Originally, Ad-Shield Co-Founder and CEO Joon Yu intended to build software to block ads, not for ad block recovery.
But a chance interaction with the owner of a popular Korean gaming website that was struggling itself afloat on the small amount of digital ad revenue it was earning, convinced Yu and his team to reconsider its business model.
“We understood that we were removing or blocking the ads, but we didn’t think about the impact for the smaller publishers,” Dustin Cha, Ad-Shield’s chief strategy officer and Yu’s co-founder, told AdExchanger. “That was really the aha moment.”
Now Ad-Shield’s pivot is complete. On Thursday, the startup announced the launch of its ad block recovery software after 10 months of beta testing.
The new goal? Helping publishers measure and monetize what Ad-Shield refers to as “dark traffic,” which sounds more sinister than it is.
Afraid of the dark
Dark traffic refers web traffic that comes from unmeasured – and therefore unmonetized – sources. It’s often misrepresented in web analytics platforms as direct traffic, if it gets reported at all.
According to Ad-Shield, dark traffic can represent up to 32% of a publisher’s audience, depending on how young and tech-savvy they are – which is another way to say how likely they are to use an ad blocker. Ad-Shield estimates that around 700 million users globally fall into the dark traffic bucket.
Whereas earlier versions of ad blockers would usually allow users to whitelist certain publishers or types of ads, the newer generation (which Cha calls “brutal ad blockers,” compared to the previous “soft” ones) doesn’t leave room for any kind of interaction with users.
Brutal ad blockers essentially cut users off from everything a publisher might use to register their presence on a site, including ads, measurement tools, ad block walls (meaning the messages you get from websites asking you to whitelist them) and even consent messages.
Ad-Shield’s software is able to break through and serve ads to those users anyway on a virtual layer that sits atop the browser that ad blockers can’t reach.
The ads that Ad-Shield deems “allowable” follow a similar standard to what industry initiatives like Acceptable Ads and the Coalition for Better Ads recommend, including no pop-ups, interstitials or autoplay ads.
Everything the traffic will allow
Despite how many people use ad-blocking software – 32.5% of users worldwide, says a recent global survey from DataReportal – very few seem to be militantly against the idea of online advertising.
“Over 80% of ad block users are open to seeing ads,” Cha said. “They’re not using ad blockers because they want to see zero ads. They are sick and tired of disruptive ads.”
DataReportal also reports that 63% of ad blocker users claim they do so because “there are too many ads,” while 54% say that “the ads get in my way.”
But ads that appear on sites using Ad-Shield’s technology generate higher-than-average click-through rates, Cha said.
Even so, some people just don’t want to see certain ads.
And so Ad-Shield also provides infrastructure that allows publishers to give users opt-in control for specific ad types.
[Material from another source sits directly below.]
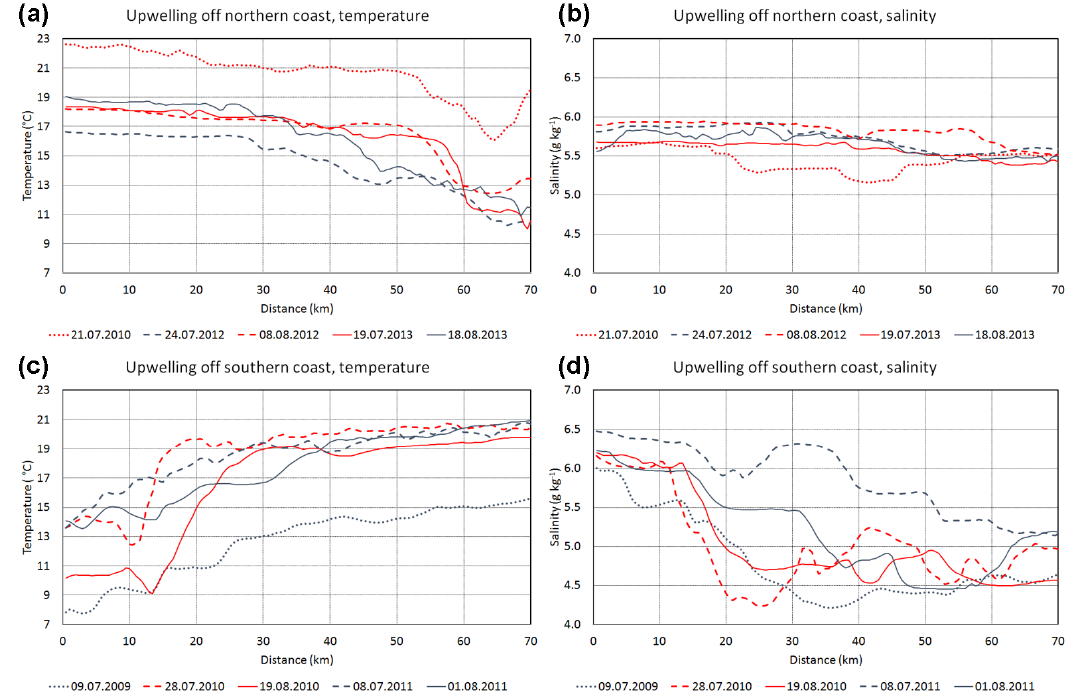
Figure 7. Characteristic distributions of temperature and salinity along the Tallinn–Helsinki ferry route with coastal upwelling events off the northern coast (a, b) and off the southern coast (c, d) ; x axis shows the distance from Tallinn Bay (latitude 59.48N) in km along the meridional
So far, though, no one has used it, Cha said.
Still, the constant arms race between ad blockers and advertisers could lead to some spammier content getting through the cracks. According to Cha, the team is already thinking of ways to address this issue.
Finding your audience
For now, though, results have been positive.
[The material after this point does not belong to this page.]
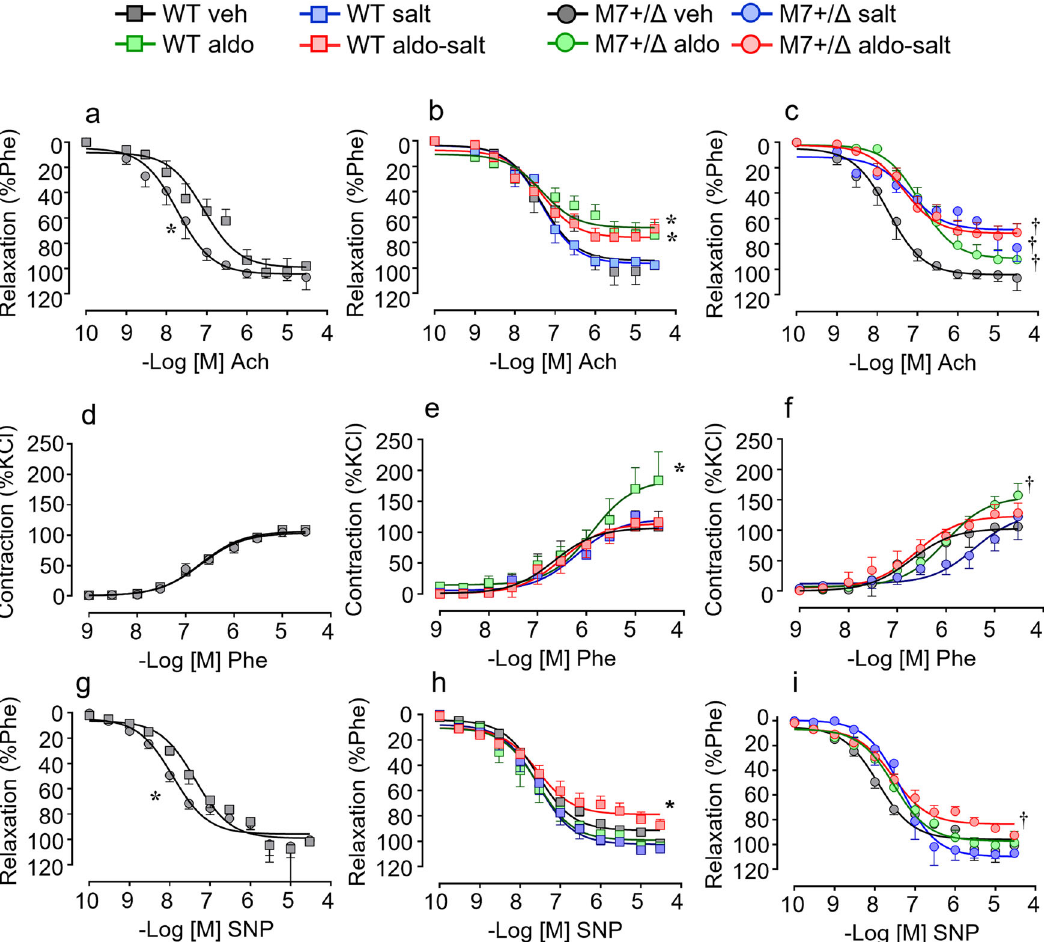
Fig. 2 Vascular function in WT and TRPM7 + / Δ kinase mice. Animals WT (squares) and TRPM7 + / Δ kinase (M7 + / Δ , circles) were treated with aldosterone (aldo, green), high salt (salt, blue) or aldosterone-salt (aldo-salt, red). Vascular function was assessed in mesenteric arteries by wire myograph. a – c vascular relaxation to acetylcholine (Ach); d – f vascular contractility to phenylephrine (Phe); g – i vascular relaxation to sodium nitroprusside (SNP). N numbers: WT (veh = 9 – 14; aldo = 7 – 10; salt = 7; aldo-salt = 11 – 13), M7 + / Δ (veh = 10 – 13; aldo = 8; salt = 7 – 8; aldo-salt = 12 – 15). Data are presented as mean ± SEM. Concentration-response data were analyzed by determining EC50 and maximal response (Emax) values from experimental data fi tted to a four-parameter logistic function against the null hypothesis (similar dataset). Null hypothesis was rejected when p < 0.05. * P < 0.05 vs WT veh; † p < 0.05 vs M7 + / Δ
Many of Ad-Shield’s existing clients in Europe and Asia – including the website owner who inspired its heel-face turn – have reported increases in ad revenue, even when displaying fewer ads per page than before.
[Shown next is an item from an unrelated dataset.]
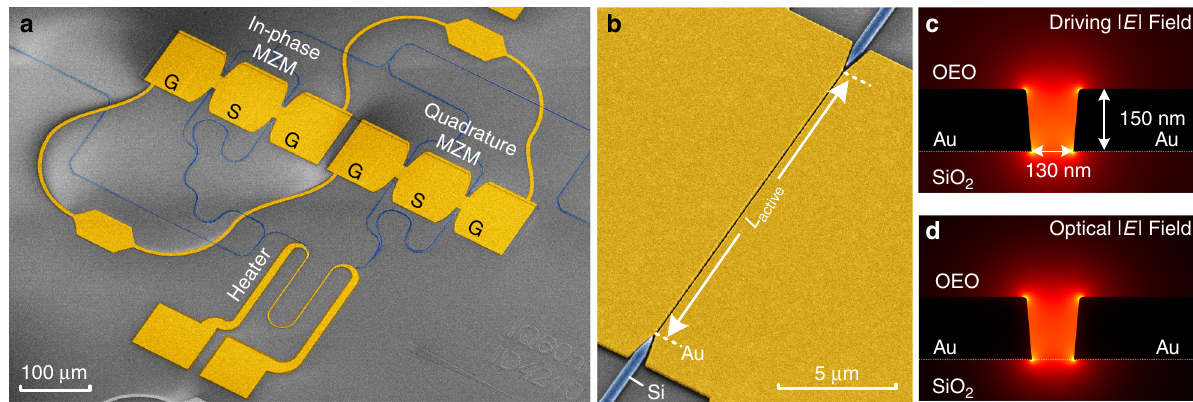
Fig. 1 Plasmonic IQ modulator on the silicon platform. a Colorized scanning electron microscope picture of a plasmonic IQ modulator consisting of two Mach-Zehnder modulators (MZMs). b Zoom into the active section of the modulator, a plasmonic slot waveguide. Light from silicon (Si) feeding waveguide is coupled to the gold (Au) slot waveguide by tapered mode converters. The slot is fi lled with an organic electro optic (OEO) material (not depicted). c , d Cross section of the plasmonic slot waveguide with simulated c electrical driving fi eld and d optical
As the company continues its US rollout, it’s also planning to explore tools for advertisers and publishers to directly address audiences that use ad blockers – in a GDPR-compliant way, of course, Cha emphasized.
Because publishers deserve to monetize their dark traffic.
“Ad block users are a very, very attractive target audience,” Cha said. “These are 20 to 40-year-olds [with] high disposable income that are tech savvy.”